Dataset extract below:

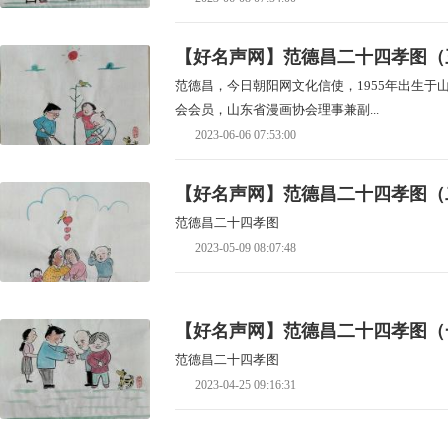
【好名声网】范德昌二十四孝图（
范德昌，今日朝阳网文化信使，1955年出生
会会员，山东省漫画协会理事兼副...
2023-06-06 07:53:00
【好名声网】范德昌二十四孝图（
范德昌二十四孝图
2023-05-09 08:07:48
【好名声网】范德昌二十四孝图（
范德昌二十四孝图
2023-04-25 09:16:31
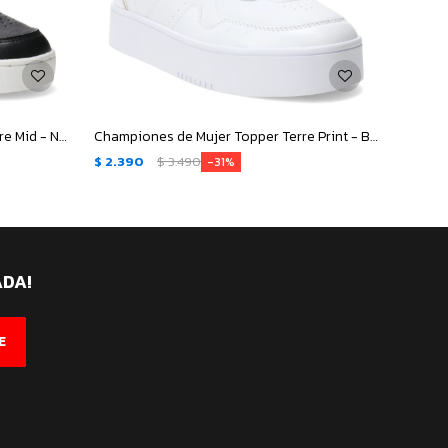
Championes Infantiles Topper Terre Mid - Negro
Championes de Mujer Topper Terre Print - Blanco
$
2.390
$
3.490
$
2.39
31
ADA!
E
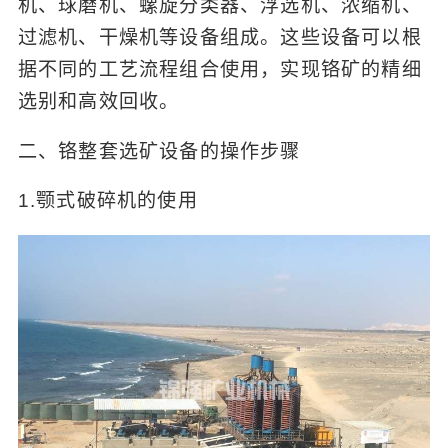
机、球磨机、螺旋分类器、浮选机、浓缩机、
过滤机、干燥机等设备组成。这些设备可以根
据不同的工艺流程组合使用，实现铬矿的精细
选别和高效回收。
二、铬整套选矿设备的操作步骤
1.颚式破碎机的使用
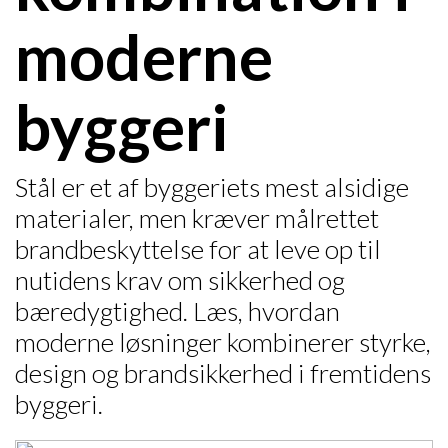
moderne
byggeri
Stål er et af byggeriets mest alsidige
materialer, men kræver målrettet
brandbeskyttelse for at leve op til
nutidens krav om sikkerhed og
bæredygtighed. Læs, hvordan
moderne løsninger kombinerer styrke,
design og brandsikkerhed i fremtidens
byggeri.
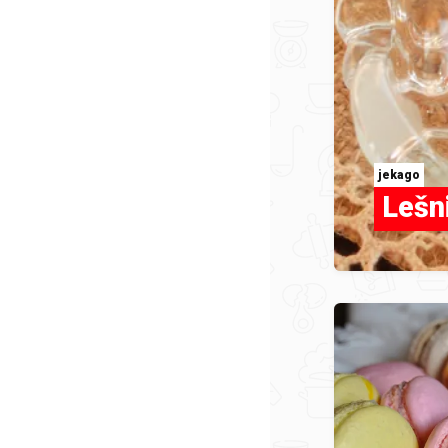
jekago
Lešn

End of Dataset extract.
Dataset extract below:

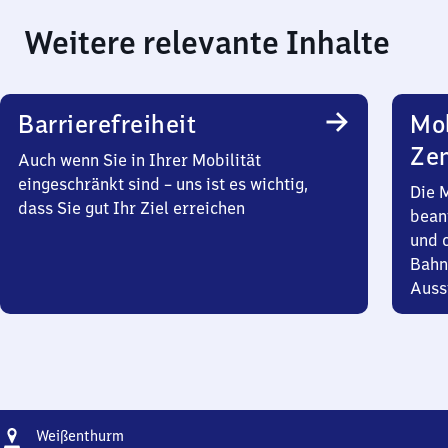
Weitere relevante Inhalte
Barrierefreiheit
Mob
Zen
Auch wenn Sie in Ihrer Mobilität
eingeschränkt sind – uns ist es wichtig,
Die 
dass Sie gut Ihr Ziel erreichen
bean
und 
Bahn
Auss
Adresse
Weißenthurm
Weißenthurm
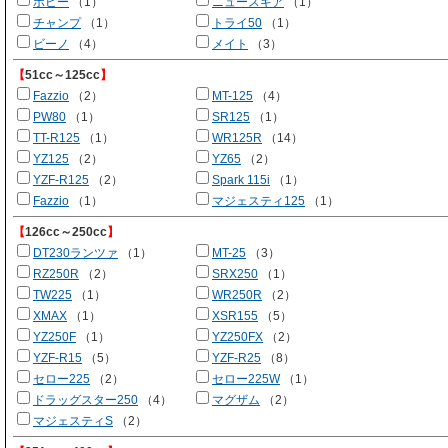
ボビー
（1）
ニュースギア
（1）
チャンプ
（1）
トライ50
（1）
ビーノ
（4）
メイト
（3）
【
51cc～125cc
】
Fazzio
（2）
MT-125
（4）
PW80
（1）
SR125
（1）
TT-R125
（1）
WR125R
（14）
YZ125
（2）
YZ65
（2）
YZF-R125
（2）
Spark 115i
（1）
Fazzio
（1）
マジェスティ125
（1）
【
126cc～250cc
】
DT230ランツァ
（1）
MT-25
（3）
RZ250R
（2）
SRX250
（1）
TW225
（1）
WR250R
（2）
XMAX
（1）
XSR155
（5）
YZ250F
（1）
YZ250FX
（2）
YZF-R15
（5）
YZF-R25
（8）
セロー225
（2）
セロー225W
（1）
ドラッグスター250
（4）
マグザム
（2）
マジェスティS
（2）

End of Dataset extract.

Task instructions:
Copy out, from the data above, every line holding the word "Terre".

Exercise answer:
Championes Infantiles Topper Terre Mid - Negro
Championes de Mujer Topper Terre Print - Blanco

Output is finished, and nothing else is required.